Hi Thread,
I made a reply to the OP but didn't "reply all" so it just went directly to Ethan. Since the comments were interesting I'll attempt to salvage them by posting them in full:
== Lloyd's post ==
Hi Ethan,
I'd be interested to know what protocols you need OP_CAT for. I'm trying to figure out if there really exists any script based protocol that doesn't have a more efficient scriptless counterpart. For example, A²L[1] achieves the same thing as Tumblebit but requires no script. I can imagine paying based on a merkle path could be useful, but a protocol was recently suggested on lightning-dev [2] that does this but without OP_CAT (and without any script!).
== Ethan's response ==
Hi Lloyd,
Thanks for your response. I am not sure if you intended to take this off list or not.
I plan to at some point to enumerate in detail protocols that OP_CAT would benefit. A more important point is that OP_CAT is a basic building block and that we don't know what future protocols it would allow. In my own research I have avoiding going down certain paths because it isn't worth the time to investigate knowing that OP_CAT wouldn't make the protocol practical.
In regards to scriptless scripts they almost always require an interactive protocol and sometimes ZKPs. A2L is very impressive but like TumbleBit it places a large burden on the developer. Additionally I am aware of no way to reveal a subset of preimages with scriptless scripts, do a conditioned reveal i.e. these preimages can only spend under these two pubkeys and timelockA where after timelockZ this other pubkey can spend without a preimages. Scriptless scripts are a fantastic tool but they shouldn't be the only tool that we have.
I'm not sure I follow what you are saying with [2]
This brings me back a philosophical point:
Bitcoin should give people basic tools to build protocols without first knowing what all those protocols are especially when those tools have very little downside.
I really appreciate your comments.
Thanks,
Ethan
==
*Back to normal thread*
Hi Ethan,
Thanks for the insightful reply and sorry for my mailing list errors.
> I plan to at some point to enumerate in detail protocols that OP_CAT would benefit.
Sweet. Thanks.
> Additionally I am aware of no way to reveal a subset of preimages with scriptless scripts, do a conditioned reveal i.e. these preimages can only spend under these two pubkeys and timelockA where after timelockZ this other pubkey can spend without a preimages. Scriptless scripts are a fantastic tool but they shouldn't be the only tool that we have.
Yes. With adaptor signatures there is no way to reveal more than one pre-image; you are limited to revealing a single scalar. But you can have multiple transactions spending from the same output, each with a different set of scriptless conditions (absolute time locks, relative time locks and pre-image reveal). This is enough to achieve what I think you are describing.
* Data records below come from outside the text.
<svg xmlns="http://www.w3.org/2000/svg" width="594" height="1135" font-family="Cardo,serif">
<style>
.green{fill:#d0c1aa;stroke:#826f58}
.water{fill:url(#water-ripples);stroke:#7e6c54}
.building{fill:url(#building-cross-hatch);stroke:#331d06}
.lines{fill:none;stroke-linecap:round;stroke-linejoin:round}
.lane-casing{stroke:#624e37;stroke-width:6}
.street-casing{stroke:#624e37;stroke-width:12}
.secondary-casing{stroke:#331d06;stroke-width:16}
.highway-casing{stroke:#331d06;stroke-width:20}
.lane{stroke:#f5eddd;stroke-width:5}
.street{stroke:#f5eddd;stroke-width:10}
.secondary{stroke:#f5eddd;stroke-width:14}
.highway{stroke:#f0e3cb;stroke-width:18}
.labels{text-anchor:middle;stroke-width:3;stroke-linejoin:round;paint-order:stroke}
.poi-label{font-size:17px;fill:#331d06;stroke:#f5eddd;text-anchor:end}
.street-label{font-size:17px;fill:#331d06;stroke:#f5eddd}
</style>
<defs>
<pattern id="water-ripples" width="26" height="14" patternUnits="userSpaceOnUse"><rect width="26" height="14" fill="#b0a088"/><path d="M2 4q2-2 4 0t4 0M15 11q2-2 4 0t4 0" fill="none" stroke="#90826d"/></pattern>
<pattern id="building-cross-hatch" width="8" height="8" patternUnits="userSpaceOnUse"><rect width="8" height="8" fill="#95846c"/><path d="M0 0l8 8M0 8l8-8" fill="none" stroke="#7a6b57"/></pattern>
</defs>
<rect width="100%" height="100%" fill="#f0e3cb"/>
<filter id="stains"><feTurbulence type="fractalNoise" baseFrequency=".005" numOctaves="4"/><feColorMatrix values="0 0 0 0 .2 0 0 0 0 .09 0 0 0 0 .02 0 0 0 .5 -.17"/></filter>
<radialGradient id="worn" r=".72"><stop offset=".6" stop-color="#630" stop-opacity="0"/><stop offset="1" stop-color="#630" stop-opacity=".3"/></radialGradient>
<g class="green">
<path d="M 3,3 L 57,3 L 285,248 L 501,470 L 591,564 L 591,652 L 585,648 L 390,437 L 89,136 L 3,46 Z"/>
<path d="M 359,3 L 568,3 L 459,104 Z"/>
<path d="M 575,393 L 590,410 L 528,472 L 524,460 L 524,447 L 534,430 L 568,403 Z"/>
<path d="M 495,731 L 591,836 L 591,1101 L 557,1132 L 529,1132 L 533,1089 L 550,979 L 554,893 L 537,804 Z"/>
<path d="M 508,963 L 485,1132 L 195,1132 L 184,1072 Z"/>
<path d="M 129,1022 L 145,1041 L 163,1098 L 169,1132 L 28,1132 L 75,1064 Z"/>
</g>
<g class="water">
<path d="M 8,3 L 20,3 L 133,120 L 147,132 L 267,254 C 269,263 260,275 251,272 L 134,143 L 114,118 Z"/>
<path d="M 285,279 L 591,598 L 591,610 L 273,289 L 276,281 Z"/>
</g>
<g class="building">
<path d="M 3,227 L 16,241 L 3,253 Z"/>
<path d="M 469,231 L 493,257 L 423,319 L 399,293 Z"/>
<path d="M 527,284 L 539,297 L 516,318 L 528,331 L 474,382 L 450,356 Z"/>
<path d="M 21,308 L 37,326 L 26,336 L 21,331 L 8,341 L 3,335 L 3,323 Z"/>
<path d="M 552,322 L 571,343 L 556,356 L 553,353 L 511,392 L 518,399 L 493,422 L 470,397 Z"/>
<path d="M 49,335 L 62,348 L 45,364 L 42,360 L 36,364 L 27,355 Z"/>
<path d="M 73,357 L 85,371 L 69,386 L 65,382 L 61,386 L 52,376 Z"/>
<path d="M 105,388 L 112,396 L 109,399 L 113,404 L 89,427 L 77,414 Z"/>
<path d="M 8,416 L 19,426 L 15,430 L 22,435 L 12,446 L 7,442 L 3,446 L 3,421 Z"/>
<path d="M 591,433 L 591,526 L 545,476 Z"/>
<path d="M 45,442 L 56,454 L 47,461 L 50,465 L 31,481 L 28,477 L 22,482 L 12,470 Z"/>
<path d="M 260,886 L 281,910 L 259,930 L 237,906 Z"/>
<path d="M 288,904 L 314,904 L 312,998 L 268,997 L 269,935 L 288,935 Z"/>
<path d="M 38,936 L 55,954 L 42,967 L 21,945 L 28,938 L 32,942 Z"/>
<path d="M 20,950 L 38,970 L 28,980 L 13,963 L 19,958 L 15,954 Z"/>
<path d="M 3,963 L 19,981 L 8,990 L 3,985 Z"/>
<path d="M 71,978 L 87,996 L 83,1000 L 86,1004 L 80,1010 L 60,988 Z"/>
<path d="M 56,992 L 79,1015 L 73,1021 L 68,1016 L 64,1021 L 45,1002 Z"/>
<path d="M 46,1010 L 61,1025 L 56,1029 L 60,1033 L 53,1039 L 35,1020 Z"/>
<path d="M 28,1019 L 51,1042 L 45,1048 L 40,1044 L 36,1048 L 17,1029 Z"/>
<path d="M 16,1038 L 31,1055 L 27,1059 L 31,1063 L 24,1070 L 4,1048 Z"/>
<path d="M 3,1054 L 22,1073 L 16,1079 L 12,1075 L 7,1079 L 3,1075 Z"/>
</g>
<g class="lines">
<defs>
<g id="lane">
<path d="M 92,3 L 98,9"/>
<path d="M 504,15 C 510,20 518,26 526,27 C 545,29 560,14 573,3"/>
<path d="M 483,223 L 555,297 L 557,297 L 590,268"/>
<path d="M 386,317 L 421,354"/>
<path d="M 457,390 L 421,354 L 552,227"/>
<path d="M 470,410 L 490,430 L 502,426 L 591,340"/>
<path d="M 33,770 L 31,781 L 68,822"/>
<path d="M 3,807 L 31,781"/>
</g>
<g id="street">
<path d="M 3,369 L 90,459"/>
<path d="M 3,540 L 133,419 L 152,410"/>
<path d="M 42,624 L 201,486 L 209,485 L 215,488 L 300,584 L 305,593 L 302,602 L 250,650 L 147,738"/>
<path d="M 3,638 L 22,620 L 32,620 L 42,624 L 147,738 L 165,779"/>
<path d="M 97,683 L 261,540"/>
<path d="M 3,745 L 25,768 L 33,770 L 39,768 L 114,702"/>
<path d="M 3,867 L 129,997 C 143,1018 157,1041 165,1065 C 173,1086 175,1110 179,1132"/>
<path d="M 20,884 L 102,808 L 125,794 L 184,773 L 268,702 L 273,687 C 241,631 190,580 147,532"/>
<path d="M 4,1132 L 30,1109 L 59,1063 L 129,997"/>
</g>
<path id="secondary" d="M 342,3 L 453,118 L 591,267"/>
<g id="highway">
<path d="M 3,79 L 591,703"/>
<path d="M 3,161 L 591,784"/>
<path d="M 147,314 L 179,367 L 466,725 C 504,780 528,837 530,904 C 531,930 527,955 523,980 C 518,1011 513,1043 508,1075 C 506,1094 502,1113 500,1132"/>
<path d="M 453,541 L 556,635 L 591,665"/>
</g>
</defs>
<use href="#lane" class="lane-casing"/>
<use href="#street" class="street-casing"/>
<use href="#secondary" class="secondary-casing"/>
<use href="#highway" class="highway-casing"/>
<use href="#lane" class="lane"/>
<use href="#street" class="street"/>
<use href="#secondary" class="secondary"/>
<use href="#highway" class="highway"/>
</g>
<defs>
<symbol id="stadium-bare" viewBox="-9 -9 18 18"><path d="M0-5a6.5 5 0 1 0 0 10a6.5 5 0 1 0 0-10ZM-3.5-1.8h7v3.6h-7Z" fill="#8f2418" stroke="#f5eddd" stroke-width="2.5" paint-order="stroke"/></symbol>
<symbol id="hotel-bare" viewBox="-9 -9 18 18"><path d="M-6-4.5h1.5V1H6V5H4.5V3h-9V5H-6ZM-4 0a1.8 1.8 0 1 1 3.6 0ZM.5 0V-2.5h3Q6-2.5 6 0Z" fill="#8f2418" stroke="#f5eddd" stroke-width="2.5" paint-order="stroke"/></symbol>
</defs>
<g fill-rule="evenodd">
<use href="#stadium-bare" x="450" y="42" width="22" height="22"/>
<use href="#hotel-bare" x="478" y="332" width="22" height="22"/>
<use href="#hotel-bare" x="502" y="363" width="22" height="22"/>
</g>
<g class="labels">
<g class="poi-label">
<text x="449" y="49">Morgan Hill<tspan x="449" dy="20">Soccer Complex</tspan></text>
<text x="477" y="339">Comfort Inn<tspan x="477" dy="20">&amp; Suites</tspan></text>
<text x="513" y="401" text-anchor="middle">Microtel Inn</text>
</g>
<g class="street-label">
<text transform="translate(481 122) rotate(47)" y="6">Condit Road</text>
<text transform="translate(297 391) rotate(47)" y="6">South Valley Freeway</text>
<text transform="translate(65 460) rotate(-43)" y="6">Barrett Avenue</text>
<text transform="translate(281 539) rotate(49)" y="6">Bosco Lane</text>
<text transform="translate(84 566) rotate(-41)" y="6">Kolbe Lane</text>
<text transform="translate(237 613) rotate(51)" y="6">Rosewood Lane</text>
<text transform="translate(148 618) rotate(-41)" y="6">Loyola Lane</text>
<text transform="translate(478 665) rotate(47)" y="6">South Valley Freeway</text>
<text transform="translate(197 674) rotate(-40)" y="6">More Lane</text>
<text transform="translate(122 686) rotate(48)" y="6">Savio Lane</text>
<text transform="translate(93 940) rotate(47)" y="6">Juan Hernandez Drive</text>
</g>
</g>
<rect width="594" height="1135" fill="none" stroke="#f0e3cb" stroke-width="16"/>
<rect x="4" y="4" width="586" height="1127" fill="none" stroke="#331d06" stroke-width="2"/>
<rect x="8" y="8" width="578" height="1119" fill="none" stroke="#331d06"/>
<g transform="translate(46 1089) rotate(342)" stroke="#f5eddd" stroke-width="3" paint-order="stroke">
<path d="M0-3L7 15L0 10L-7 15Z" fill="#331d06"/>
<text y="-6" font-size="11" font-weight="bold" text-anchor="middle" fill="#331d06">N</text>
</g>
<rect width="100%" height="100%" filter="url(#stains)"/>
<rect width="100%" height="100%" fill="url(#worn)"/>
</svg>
FWIW there's a growing consensus that you can do lightning without script [1]. Perhaps we can't do everything with this technique. My current focus is figuring out what useful things we can't do like this (even if we were to go wild and add whatever opcodes we wanted). So far it looks like covenants are the main exception.
> I'm not sure I follow what you are saying with [2]
I was pointing to the surprising result that you can actually pay for a merkle path with a particular merkle root leading to a particular leaf that you're interested in without validating the merkle path on chain (e.g. OP_CAT and OP_SHA256). The catch is that the leaves have to be pedersen commitments and you prove the existence of your data in the merkle root by showing an opening to the leaf pedersen commitment. This may not be general enough to cover every merkle tree use case (but I'm not sure what those are!).
> This brings me back a philosophical point:
> Bitcoin should give people basic tools to build protocols without first knowing what all those protocols are especially when those tools have very little downside.
This is a really powerful idea. But I've started feeling like you have to just design the layer 2 protocols first and then design layer 1! It seems like almost every protocol that people want to make requires very particular fundamental changes: SegWit for LN-penalty and NOINPUT for eltoo for example. On top of that it seems like just having the right signature scheme (schnorr) at layer 1 is enough to enable most useful stuff in an elegant way.